Can't use use this logic in the oVirt plugin?
file based storage -> skip initial zeroing
block based storage -> use initial zeroing
Do you think that publishing disk capabilities in the sdk will solve this?
> > > The problem is that the NBD block driver has max_pwrite_zeroes = 32 MB,
> > > so it's not that efficient after all. I'm not sure if there is a real
> > > reason for this, but Eric should know.
> > >
> > We support zero with unlimited size without sending any payload to oVirt,
> > so
> > there is no reason to limit zero request by max_pwrite_zeros. This limit
> > make sense when zero is emulated using pwrite.

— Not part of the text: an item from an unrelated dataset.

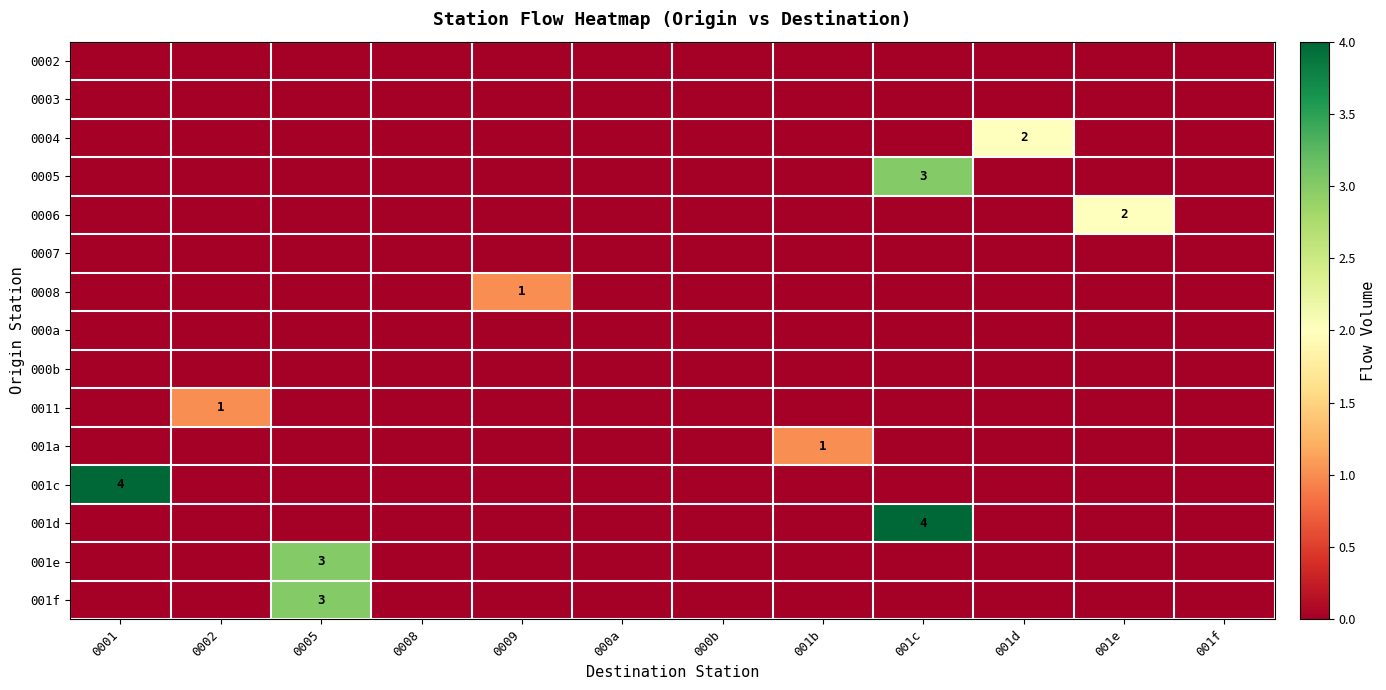

Count the number of categories in the chart.

12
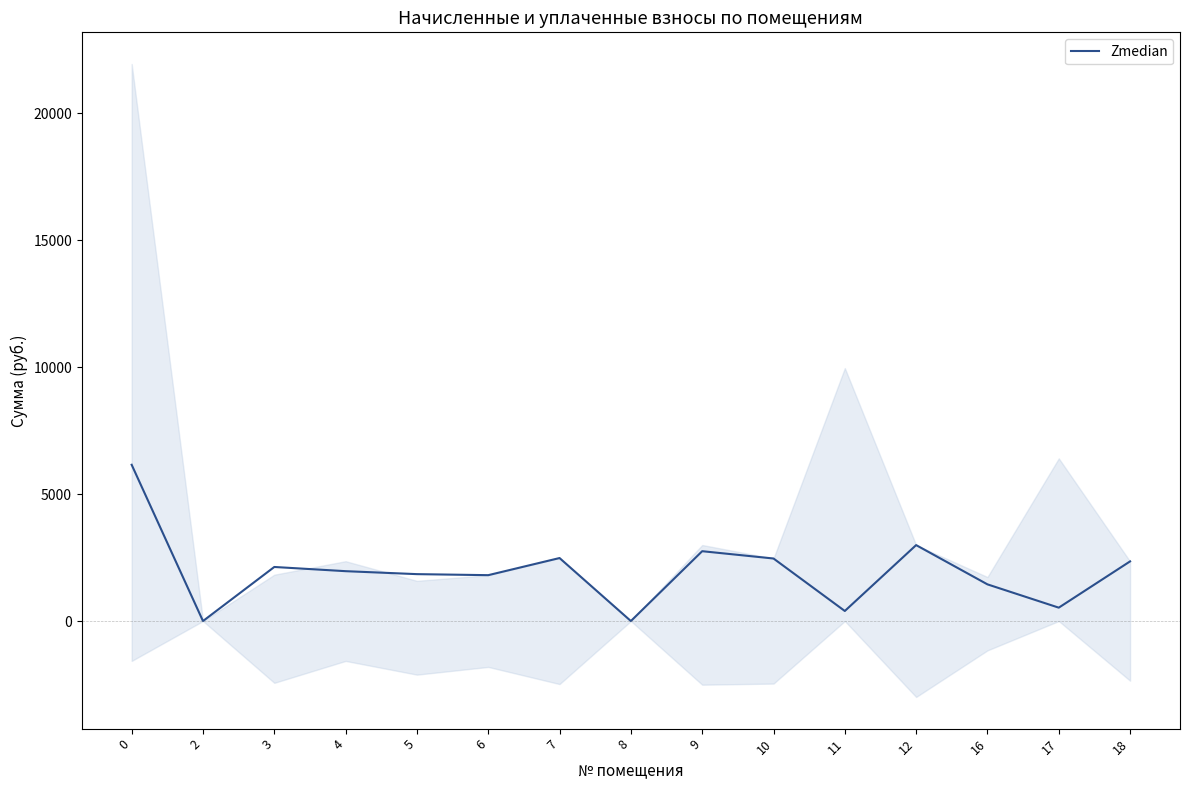

What is the value of the 5th point from the left?

1847.7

> Yes, this seems wrong, but I'd want Eric to comment.
> > > > However, since you suggest that we could use "trim" request for these
> > > > requests, it means that these requests are advisory (since trim is),
> > > > we can just ignore them if the server does not support trim.
> > >
> > > What qemu-img sends shouldn't be a NBD_CMD_TRIM request (which is
> > > advisory), but a NBD_CMD_WRITE_ZEROES request. qemu-img relies on the
> > > image actually being zeroed after this.
> > >
> > So it seems that may_trim=1 is wrong, since trim cannot replace zero.
> Note that the current plugin ignores may_trim. It is not used at all,
> so it's not relevant to this problem.
> However this flag actually corresponds to the inverse of
> NBD_CMD_FLAG_NO_HOLE which is defined by the NBD spec as:
> bit 1, NBD_CMD_FLAG_NO_HOLE; valid during
> NBD_CMD_WRITE_ZEROES. SHOULD be set to 1 if the client wants to
> ensure that the server does not create a hole. The client MAY send
> NBD_CMD_FLAG_NO_HOLE even if NBD_FLAG_SEND_TRIM was not set in the
> transmission flags field. The server MUST support the use of this
> flag if it advertises NBD_FLAG_SEND_WRITE_ZEROES. *
> qemu-img convert uses NBD_CMD_WRITE_ZEROES and does NOT set this flag
> (hence in the plugin we see may_trim=1), and I believe that qemu-img
> is correct because it doesn't want to force preallocation.
So once oVirt will support efficient zeroing, this flag may be translated to
(for file based storage):
may_trim=1 -> fallocate(FALLOC_FL_PUNCH_HOLE | FALLOC_FL_KEEP_SIZE)
may_trim=0 -> fallocate(FALLOC_FL_ZERO_RANGE | FALLOC_FL_KEEP_SIZE)
We planed to choose this by default on oVirt side, based on disk type. For
disk we never want to use FALLOC_FL_PUNCH_HOLE, and for sparse disk we
want to use FALLOC_FL_PUNCH_HOLE unless it is not supported.
Seems that we need to add a "trim" or "punch_hole" flag to the PATCH/zero
so you can hint oVirt how do you want to zero. oVirt will choose what to do
on storage type (file/block), user request(trim/notrim), and disk type
I think we can start the use this flag when we publish the "trim" feature.